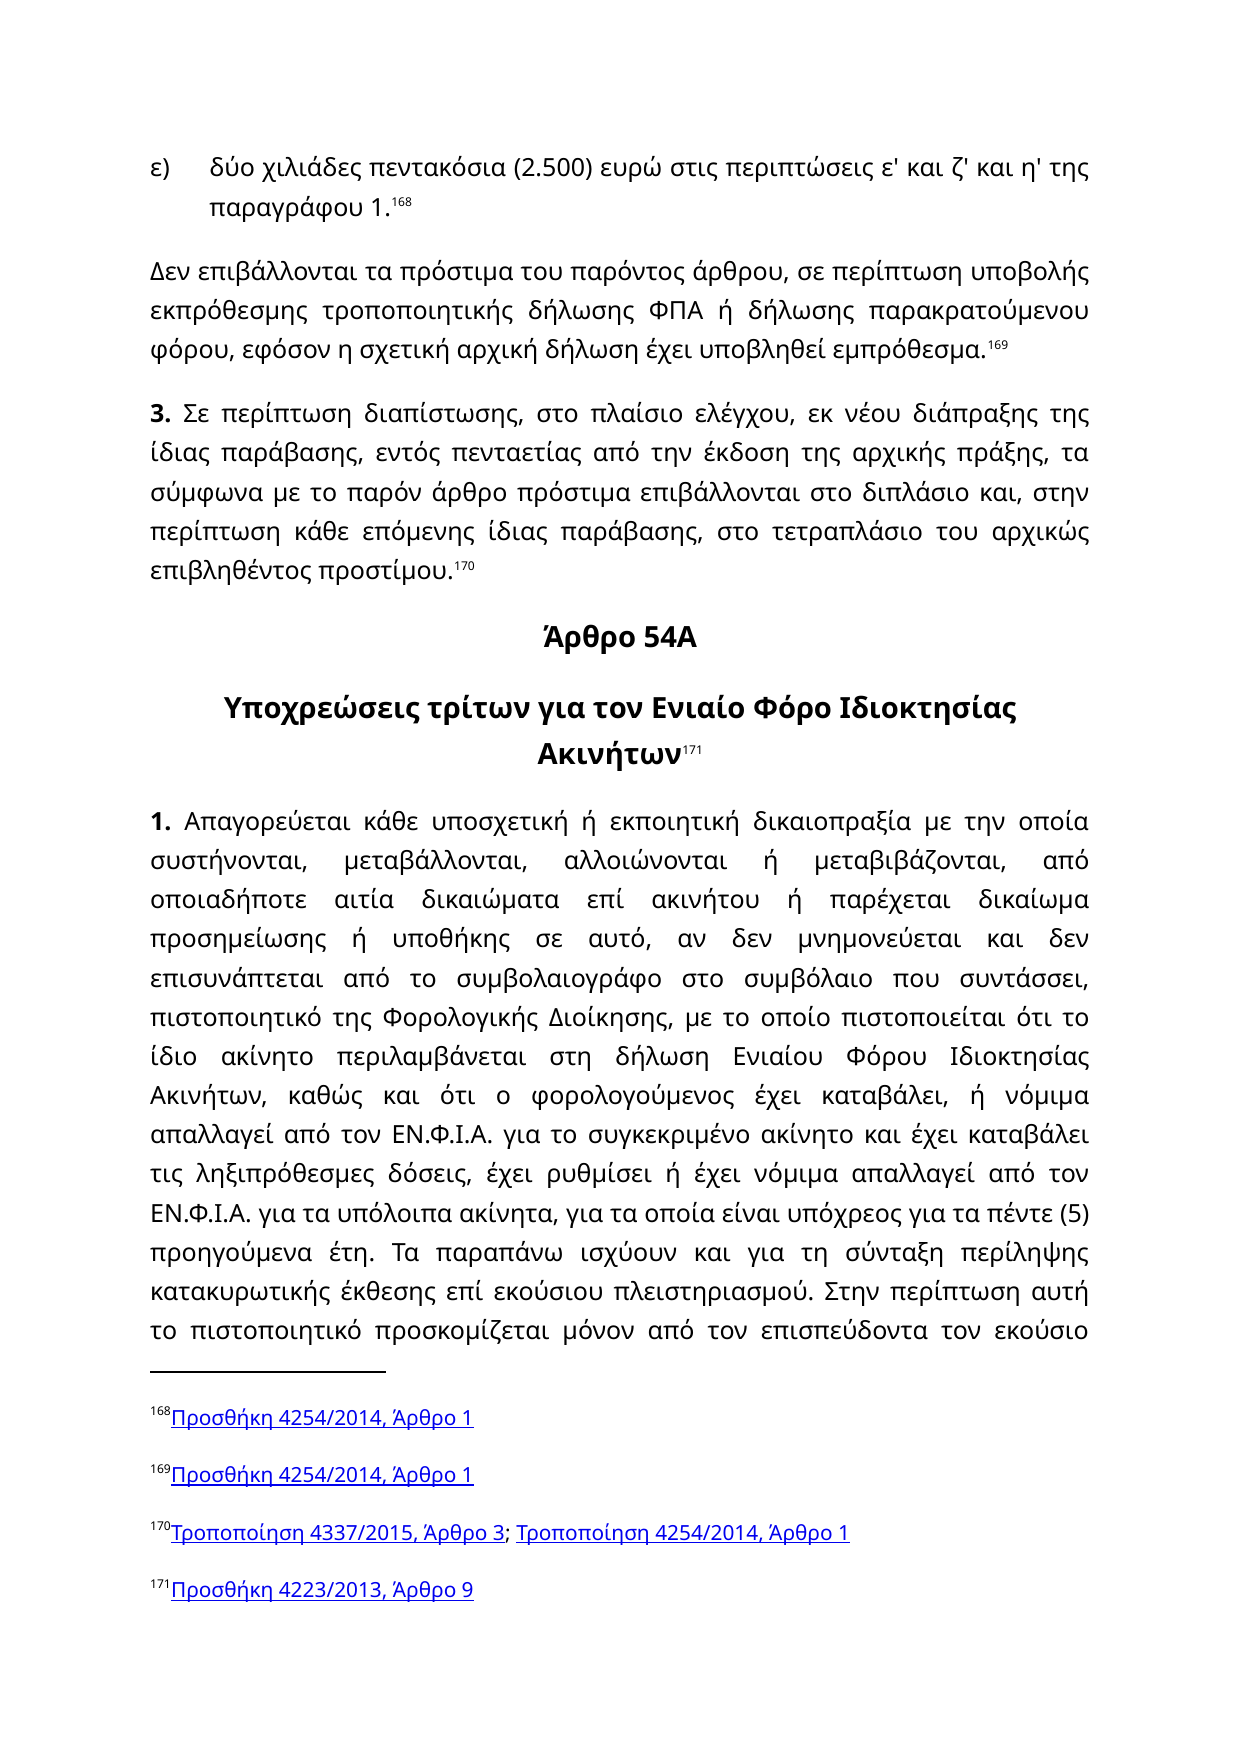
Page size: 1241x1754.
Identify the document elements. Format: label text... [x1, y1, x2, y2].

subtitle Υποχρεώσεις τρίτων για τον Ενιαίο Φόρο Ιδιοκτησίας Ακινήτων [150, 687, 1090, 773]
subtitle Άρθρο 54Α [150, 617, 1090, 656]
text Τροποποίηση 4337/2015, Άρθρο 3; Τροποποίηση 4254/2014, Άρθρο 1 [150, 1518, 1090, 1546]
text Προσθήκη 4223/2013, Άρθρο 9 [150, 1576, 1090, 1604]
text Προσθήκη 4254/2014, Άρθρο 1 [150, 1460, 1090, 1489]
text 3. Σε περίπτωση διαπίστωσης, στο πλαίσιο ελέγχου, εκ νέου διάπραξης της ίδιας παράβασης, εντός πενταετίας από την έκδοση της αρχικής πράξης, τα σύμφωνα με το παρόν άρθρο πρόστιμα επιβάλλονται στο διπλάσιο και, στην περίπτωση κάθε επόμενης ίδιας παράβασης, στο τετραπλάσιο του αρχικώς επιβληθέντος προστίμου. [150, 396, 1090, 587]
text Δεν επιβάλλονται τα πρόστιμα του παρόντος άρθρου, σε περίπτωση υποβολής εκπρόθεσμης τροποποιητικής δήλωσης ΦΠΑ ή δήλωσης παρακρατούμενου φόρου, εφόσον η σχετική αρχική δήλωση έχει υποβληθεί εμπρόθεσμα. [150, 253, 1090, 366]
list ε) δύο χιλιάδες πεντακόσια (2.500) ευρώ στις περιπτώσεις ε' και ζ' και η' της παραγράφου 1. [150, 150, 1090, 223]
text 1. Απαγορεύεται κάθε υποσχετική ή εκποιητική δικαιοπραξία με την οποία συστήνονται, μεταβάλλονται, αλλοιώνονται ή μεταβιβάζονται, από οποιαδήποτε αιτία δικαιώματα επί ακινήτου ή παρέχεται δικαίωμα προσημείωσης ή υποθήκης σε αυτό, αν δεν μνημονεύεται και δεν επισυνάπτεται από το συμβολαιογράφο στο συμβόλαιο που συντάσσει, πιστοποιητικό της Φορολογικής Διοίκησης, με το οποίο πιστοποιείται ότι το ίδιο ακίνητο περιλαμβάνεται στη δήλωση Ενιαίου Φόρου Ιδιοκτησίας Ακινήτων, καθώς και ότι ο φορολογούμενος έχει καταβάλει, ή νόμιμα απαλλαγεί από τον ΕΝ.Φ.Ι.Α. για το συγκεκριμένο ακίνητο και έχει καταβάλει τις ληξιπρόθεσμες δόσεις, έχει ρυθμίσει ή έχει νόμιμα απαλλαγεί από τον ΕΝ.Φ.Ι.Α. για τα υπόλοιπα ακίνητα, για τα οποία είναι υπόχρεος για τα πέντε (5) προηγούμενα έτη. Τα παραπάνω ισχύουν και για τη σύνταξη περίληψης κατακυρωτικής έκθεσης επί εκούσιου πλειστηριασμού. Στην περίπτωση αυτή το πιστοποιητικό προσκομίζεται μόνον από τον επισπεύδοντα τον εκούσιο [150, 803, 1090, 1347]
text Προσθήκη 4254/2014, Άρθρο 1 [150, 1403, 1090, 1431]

Aim of the exercise >>
Write out every line of the entries above word for word, leaving out the pictures.

Worked answer >>
Page size: 1241x1754.
Identify the document elements. Format: label text... [x1, y1, x2, y2].

subtitle Υποχρεώσεις τρίτων για τον Ενιαίο Φόρο Ιδιοκτησίας Ακινήτων [150, 687, 1090, 773]
subtitle Άρθρο 54Α [150, 617, 1090, 656]
text Τροποποίηση 4337/2015, Άρθρο 3; Τροποποίηση 4254/2014, Άρθρο 1 [150, 1518, 1090, 1546]
text Προσθήκη 4223/2013, Άρθρο 9 [150, 1576, 1090, 1604]
text Προσθήκη 4254/2014, Άρθρο 1 [150, 1460, 1090, 1489]
text 3. Σε περίπτωση διαπίστωσης, στο πλαίσιο ελέγχου, εκ νέου διάπραξης της ίδιας παράβασης, εντός πενταετίας από την έκδοση της αρχικής πράξης, τα σύμφωνα με το παρόν άρθρο πρόστιμα επιβάλλονται στο διπλάσιο και, στην περίπτωση κάθε επόμενης ίδιας παράβασης, στο τετραπλάσιο του αρχικώς επιβληθέντος προστίμου. [150, 396, 1090, 587]
text Δεν επιβάλλονται τα πρόστιμα του παρόντος άρθρου, σε περίπτωση υποβολής εκπρόθεσμης τροποποιητικής δήλωσης ΦΠΑ ή δήλωσης παρακρατούμενου φόρου, εφόσον η σχετική αρχική δήλωση έχει υποβληθεί εμπρόθεσμα. [150, 253, 1090, 366]
list ε) δύο χιλιάδες πεντακόσια (2.500) ευρώ στις περιπτώσεις ε' και ζ' και η' της παραγράφου 1. [150, 150, 1090, 223]
text 1. Απαγορεύεται κάθε υποσχετική ή εκποιητική δικαιοπραξία με την οποία συστήνονται, μεταβάλλονται, αλλοιώνονται ή μεταβιβάζονται, από οποιαδήποτε αιτία δικαιώματα επί ακινήτου ή παρέχεται δικαίωμα προσημείωσης ή υποθήκης σε αυτό, αν δεν μνημονεύεται και δεν επισυνάπτεται από το συμβολαιογράφο στο συμβόλαιο που συντάσσει, πιστοποιητικό της Φορολογικής Διοίκησης, με το οποίο πιστοποιείται ότι το ίδιο ακίνητο περιλαμβάνεται στη δήλωση Ενιαίου Φόρου Ιδιοκτησίας Ακινήτων, καθώς και ότι ο φορολογούμενος έχει καταβάλει, ή νόμιμα απαλλαγεί από τον ΕΝ.Φ.Ι.Α. για το συγκεκριμένο ακίνητο και έχει καταβάλει τις ληξιπρόθεσμες δόσεις, έχει ρυθμίσει ή έχει νόμιμα απαλλαγεί από τον ΕΝ.Φ.Ι.Α. για τα υπόλοιπα ακίνητα, για τα οποία είναι υπόχρεος για τα πέντε (5) προηγούμενα έτη. Τα παραπάνω ισχύουν και για τη σύνταξη περίληψης κατακυρωτικής έκθεσης επί εκούσιου πλειστηριασμού. Στην περίπτωση αυτή το πιστοποιητικό προσκομίζεται μόνον από τον επισπεύδοντα τον εκούσιο [150, 803, 1090, 1347]
text Προσθήκη 4254/2014, Άρθρο 1 [150, 1403, 1090, 1431]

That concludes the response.